The success of the film consolidated Dileep's reputation as a leading comic actor of the period. In subsequent years, the film has remained a recurring point of reference in discussions of Malayalam slapstick cinema, with its scenes and catchphrases continuing to circulate in internet memes and nostalgic retrospectives.

==Remakes==
Following the success of CID Moosa, it was remade in Tamil as Cheena Thaana 001 in 2007, in Kannada as CID Eesha in 2013 and in Telugu as Ramachari in 2013.

==Sequel==
In 2016, it was revealed that a sequel is in development by the same team. But later on 28 October 2020, actor Dileep himself launched the promo of an animated series based on CID Moosa.
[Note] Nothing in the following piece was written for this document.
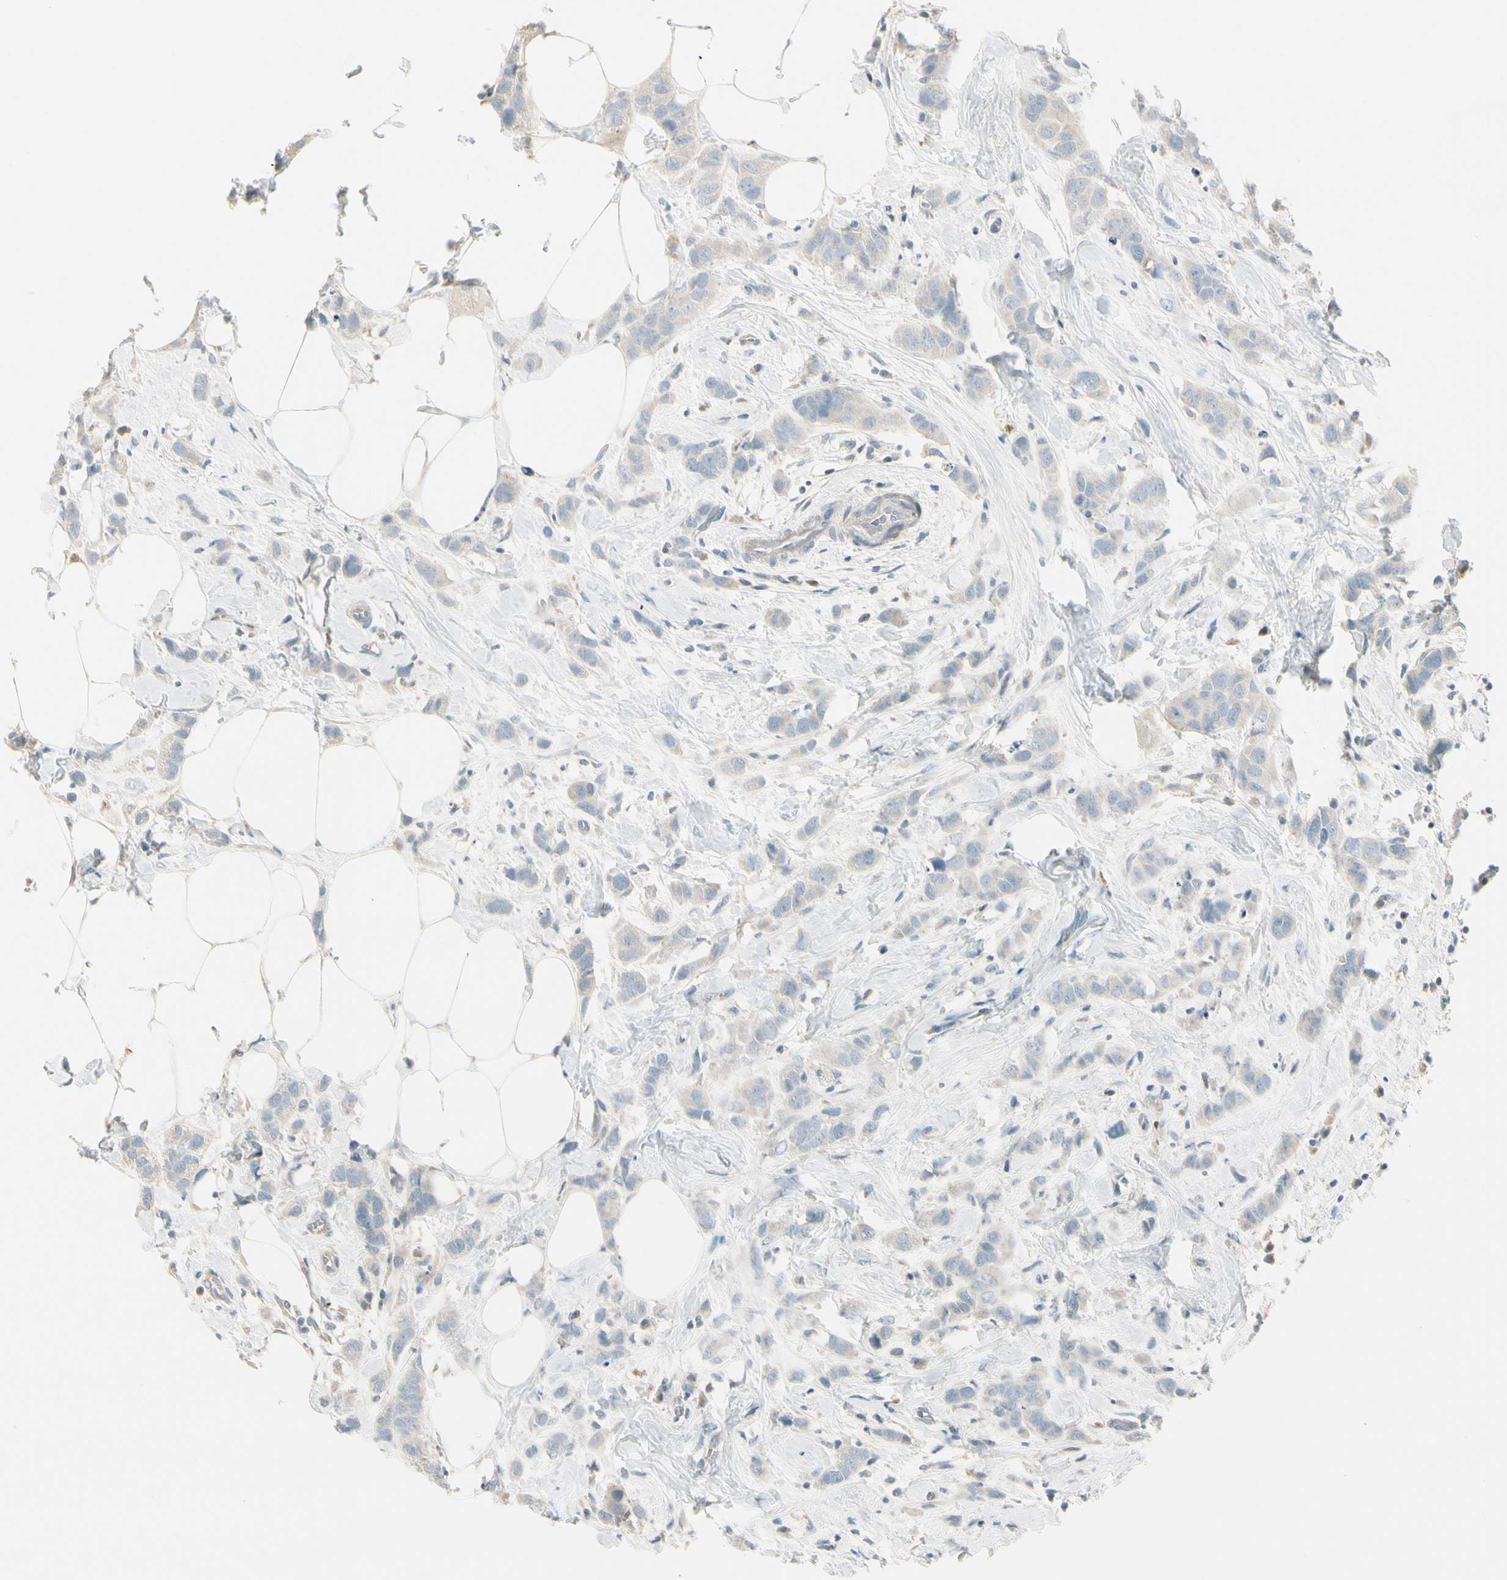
{"staining": {"intensity": "negative", "quantity": "none", "location": "none"}, "tissue": "breast cancer", "cell_type": "Tumor cells", "image_type": "cancer", "snomed": [{"axis": "morphology", "description": "Normal tissue, NOS"}, {"axis": "morphology", "description": "Duct carcinoma"}, {"axis": "topography", "description": "Breast"}], "caption": "Tumor cells show no significant protein staining in breast cancer (infiltrating ductal carcinoma). (DAB (3,3'-diaminobenzidine) immunohistochemistry with hematoxylin counter stain).", "gene": "CYP2E1", "patient": {"sex": "female", "age": 50}}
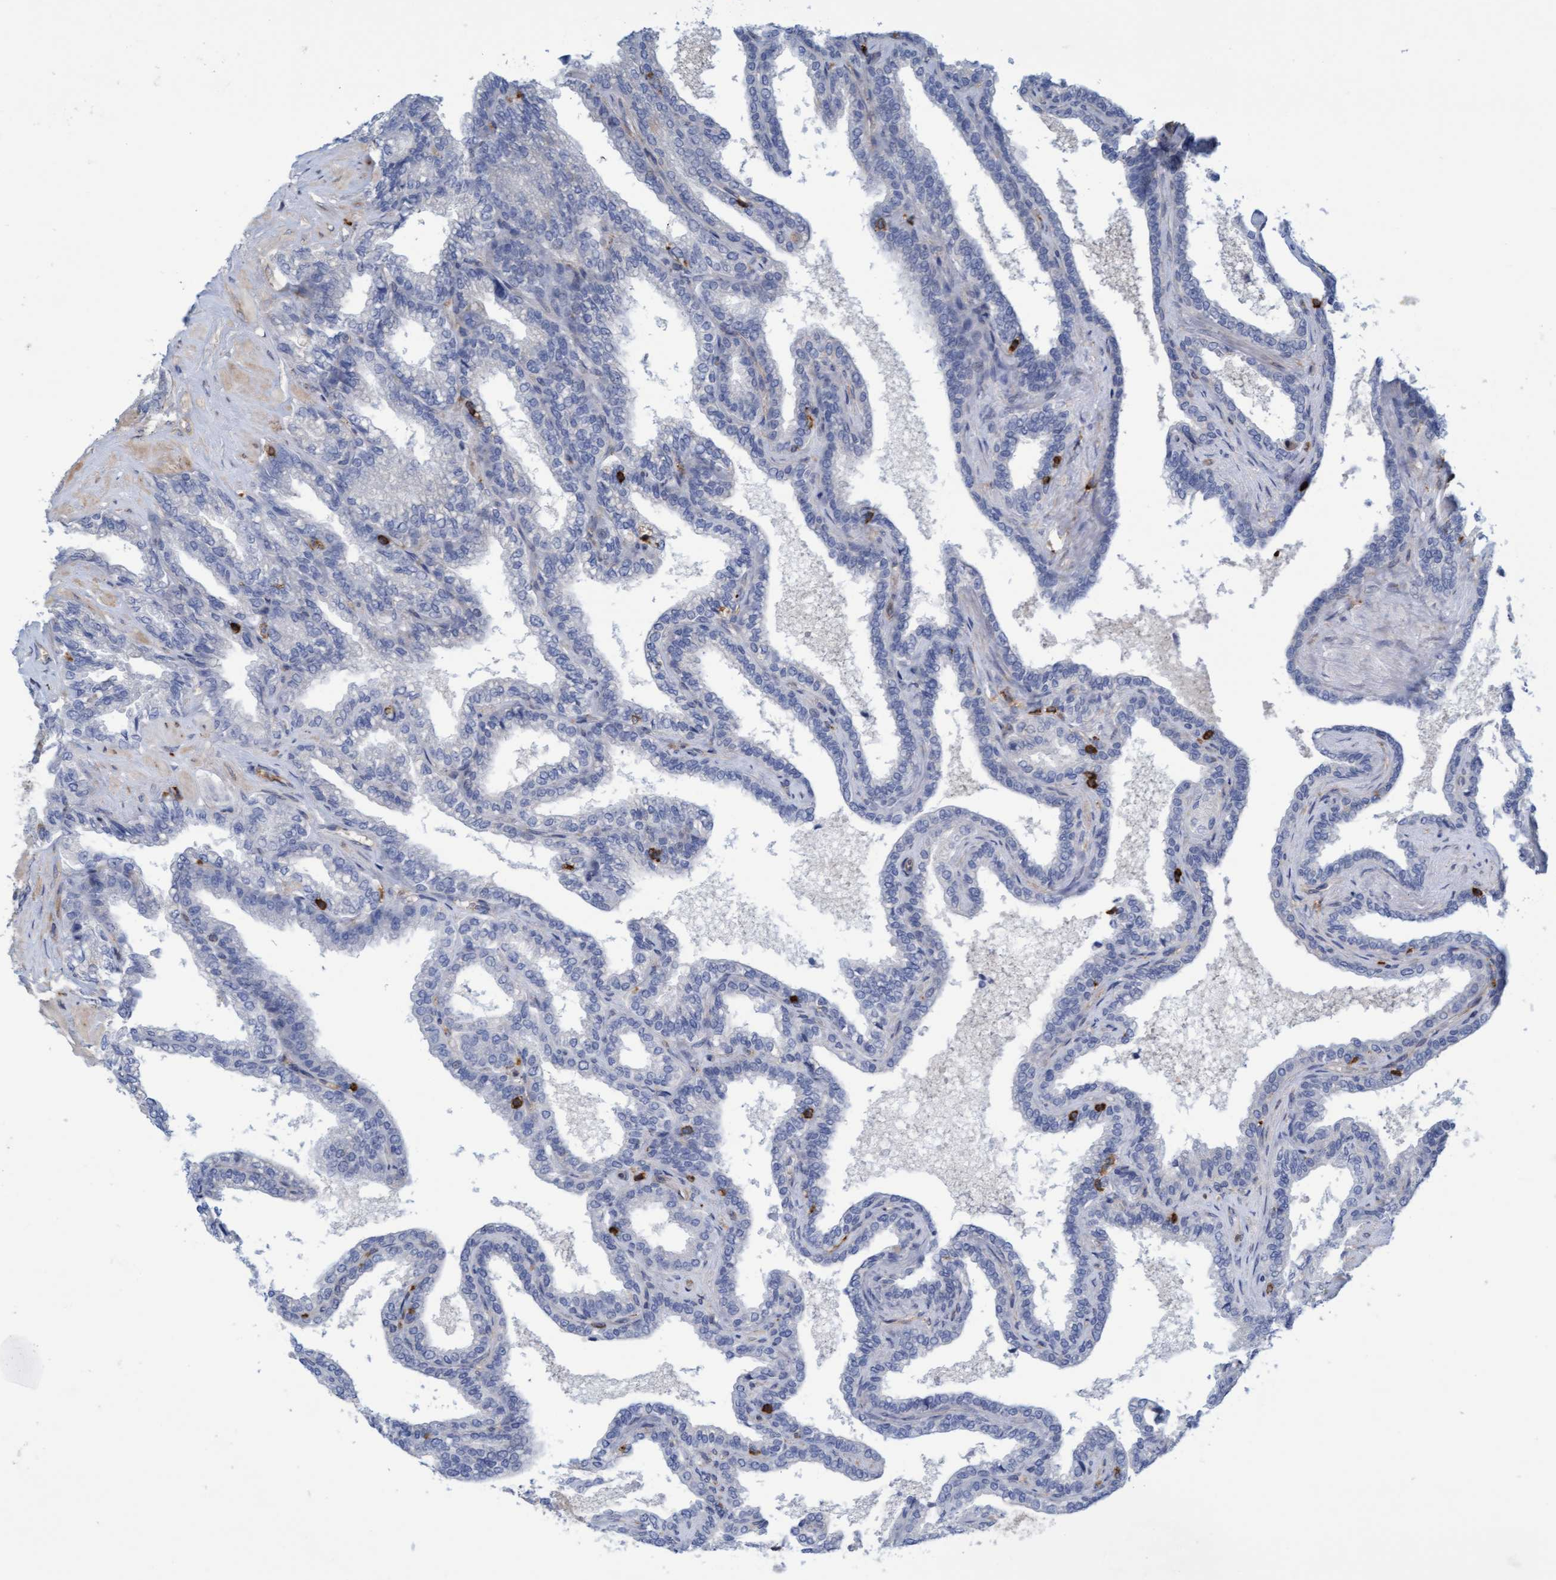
{"staining": {"intensity": "negative", "quantity": "none", "location": "none"}, "tissue": "seminal vesicle", "cell_type": "Glandular cells", "image_type": "normal", "snomed": [{"axis": "morphology", "description": "Normal tissue, NOS"}, {"axis": "topography", "description": "Seminal veicle"}], "caption": "A high-resolution micrograph shows IHC staining of benign seminal vesicle, which displays no significant staining in glandular cells. (Stains: DAB (3,3'-diaminobenzidine) IHC with hematoxylin counter stain, Microscopy: brightfield microscopy at high magnification).", "gene": "FNBP1", "patient": {"sex": "male", "age": 46}}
The actor announced that a CID Moosa animation film will soon hit the screens after 17 years since its release. There has been no update about the animated film since then.

Later, in 2023, during a promotional event for Dileep's Voice of Sathyanathan, director Johny Antony confirmed that a live-action sequel for C.I.D. Moosa will indeed happen in the near future.